Os recentes arreganhos do judiciário avançando na criminalização dos movimentos sociais eram pedra cantada. Daqui até termos sindicalistas, dirigentes de movimentos sem teto e sem terra, dirigentes de trabalhadores rurais, ativistas ambientais e quilombolas afastados das disputas eleitorais por condenações de fancaria não faltará muito. Oligarquias que controlam o judiciário dos seus estados com mão de ferro podem afastar adversários incômodos da disputa dessa forma. Se alguém tinha duvidas disso quando fizemos o debate de 2008 a 2010, o processo que Lula responde dia 24 em Porto Alegre, feito sob medida para afastá-lo da disputa eleitoral de 2018, é o “se situa” que faltava.
Toda a esquerda apoiou essa lei em 2010. Sob o aplauso fácil de um moralismo despolitizado, uma crença infantil que o judiciário seria melhor que os outros poderes da República, coisa que os fatos desmentem a cada dia, colocamos o escrutínio do povo sob tutela do único poder que não responde diretamente a ele porque não é eleito mas concursado, composto portanto pela “meritocracia” tal qual ela existe nestes trópicos.

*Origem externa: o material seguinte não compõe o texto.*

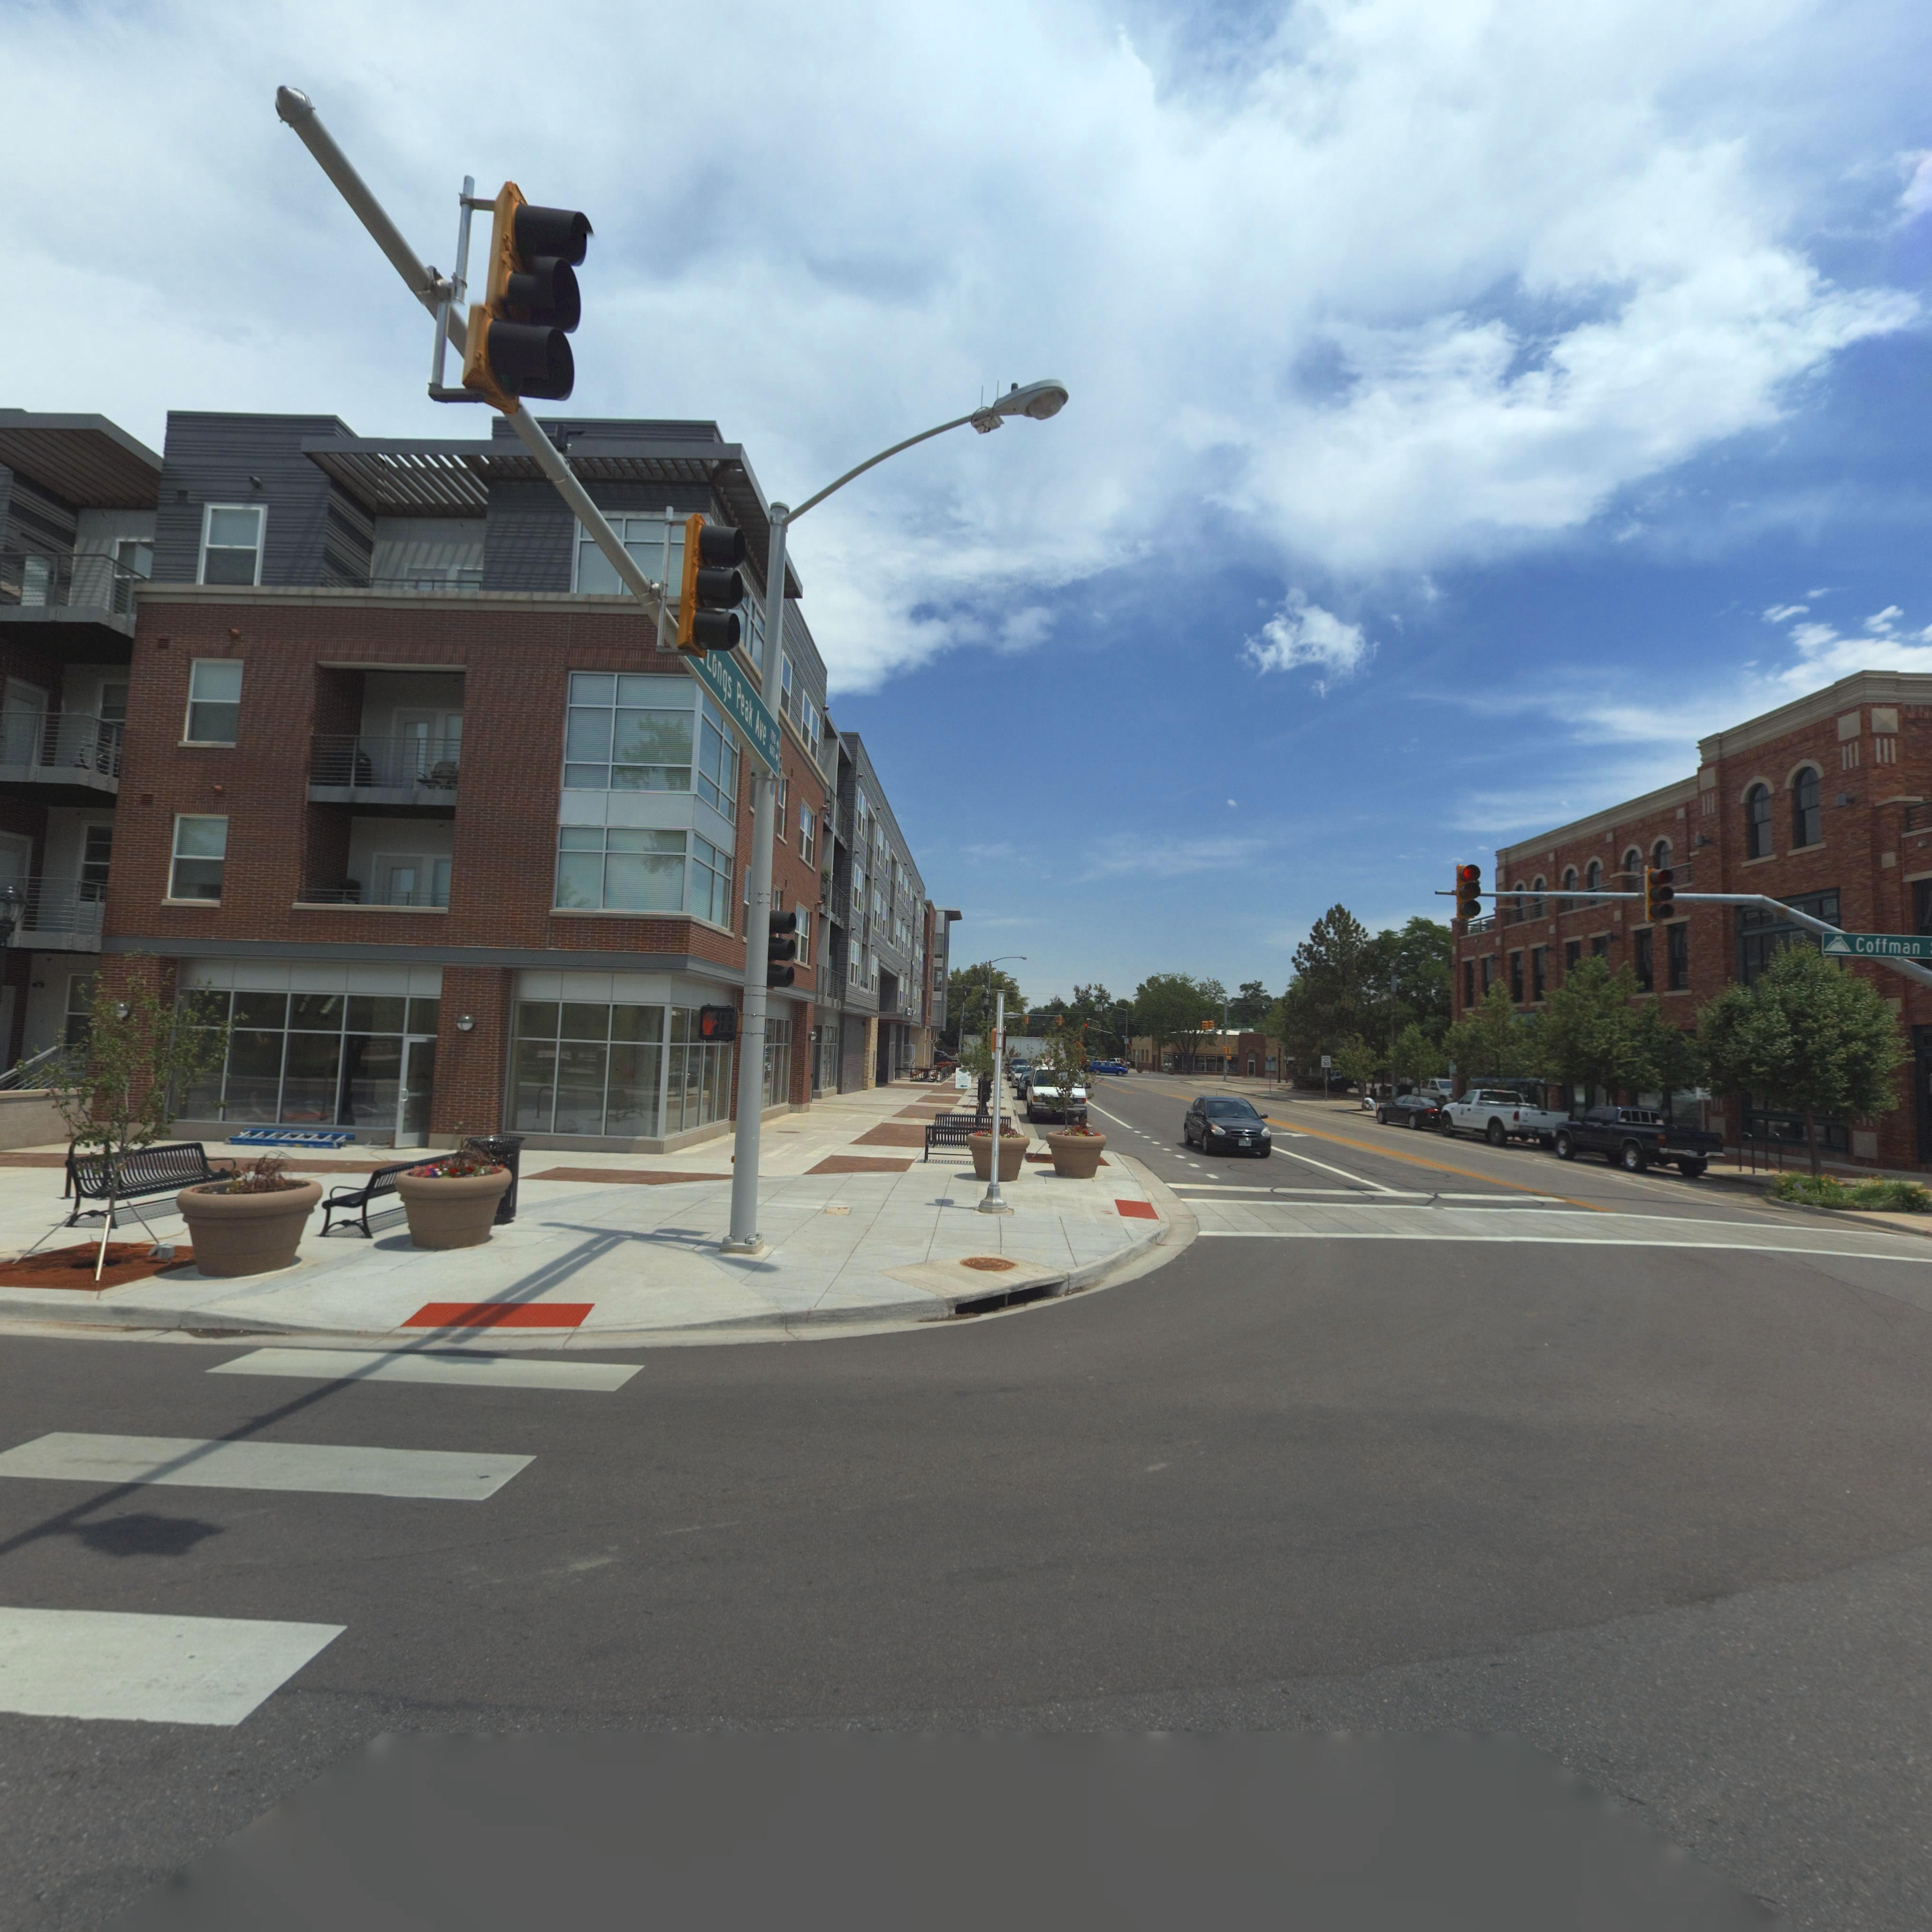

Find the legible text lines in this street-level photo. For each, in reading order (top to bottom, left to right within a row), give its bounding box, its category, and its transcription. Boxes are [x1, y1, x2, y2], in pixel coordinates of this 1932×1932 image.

[705, 643, 767, 746] StreetName: Longs Peak Ave
[769, 728, 777, 745] StreetNumberRange: 700
[768, 743, 778, 762] StreetNumberRange: 60* ->
[1855, 936, 1920, 955] StreetName: Coffman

No Irã, o Conselho de Guardiães, composto por 6 clérigos xiitas indicados pelo Grão e 6 juízes indicados pelo parlamento, decide quem pode e quem não pode ser candidato. No Brasil 4 juízes terão essa prerrogativa. É menos plural.
Naqueles dias de maio de 2010, os perus votaram pela antecipação do Natal.
As primeiras rabanadas serão distribuídas dia 24 em Porto Alegre.